(Dataset records)
--- start ---

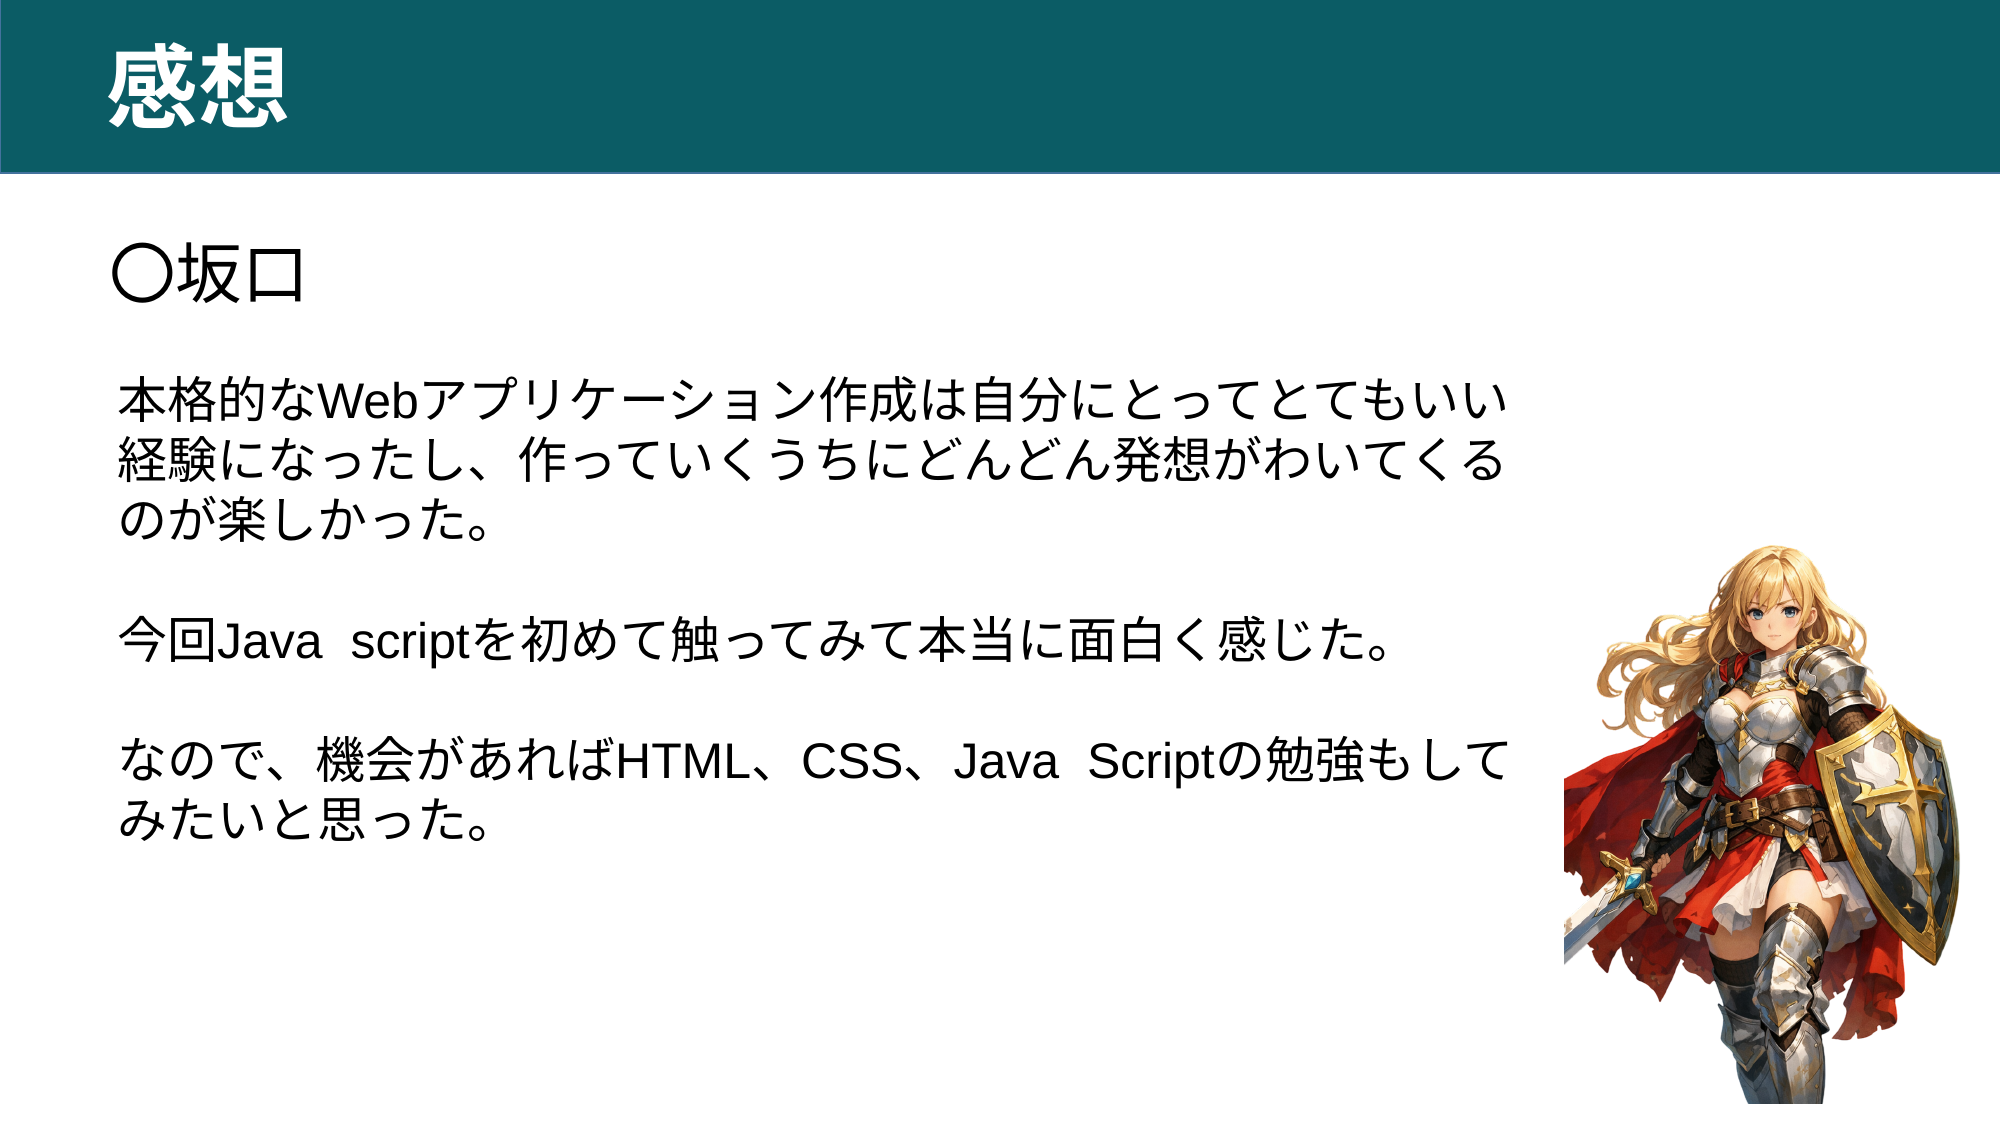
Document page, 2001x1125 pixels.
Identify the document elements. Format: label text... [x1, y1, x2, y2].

text_box 〇坂口 [94, 224, 340, 320]
text_box 本格的なWebアプリケーション作成は自分にとってとてもいい 経験になったし、作っていくうちにどんどん発想がわいてくる のが楽しかった。 今回Java scriptを初めて触ってみて本当に面白く感じた。 なので、機会があればHTML、CSS、Java Scriptの勉強もして みたいと思った。 [102, 361, 1529, 857]
picture [1564, 501, 1967, 1105]
text_box 感想 [0, 0, 2000, 173]
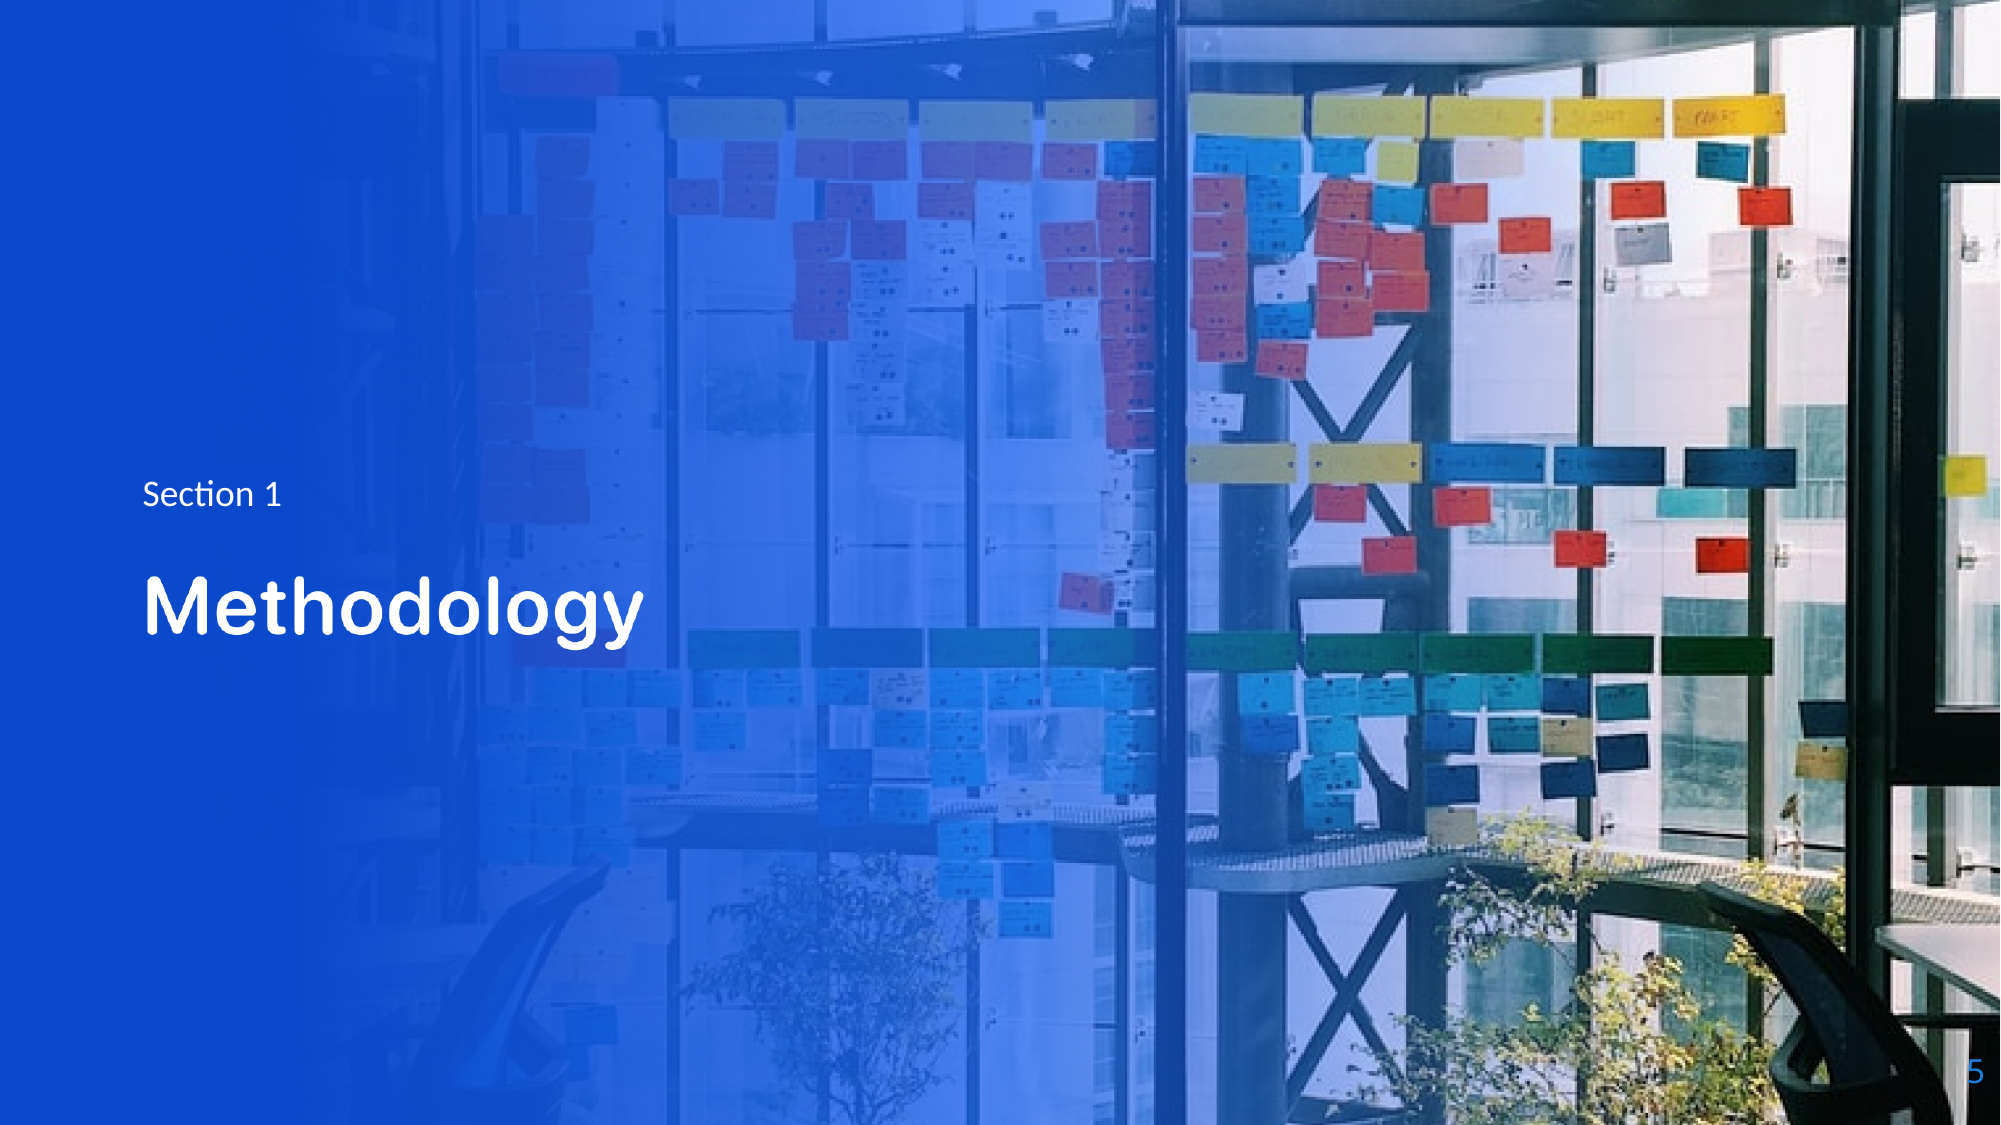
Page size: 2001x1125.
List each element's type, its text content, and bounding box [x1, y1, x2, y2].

slide_number <number> [1550, 1042, 2000, 1103]
text_box Section 1 [127, 461, 297, 522]
picture [0, 0, 2001, 1125]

--- end ---

What is asked:
Copy all of the records above word for word, omitting the pictures.

Solution below:
Document page, 2001x1125 pixels.
Identify the document elements. Format: label text... [x1, y1, x2, y2].

text_box 〇坂口 [94, 224, 340, 320]
text_box 本格的なWebアプリケーション作成は自分にとってとてもいい 経験になったし、作っていくうちにどんどん発想がわいてくる のが楽しかった。 今回Java scriptを初めて触ってみて本当に面白く感じた。 なので、機会があればHTML、CSS、Java Scriptの勉強もして みたいと思った。 [102, 361, 1529, 857]
picture [1564, 501, 1967, 1105]
text_box 感想 [0, 0, 2000, 173]
Page size: 2001x1125.
List each element's type, its text content, and bounding box [x1, y1, x2, y2].

slide_number <number> [1550, 1042, 2000, 1103]
text_box Section 1 [127, 461, 297, 522]
picture [0, 0, 2001, 1125]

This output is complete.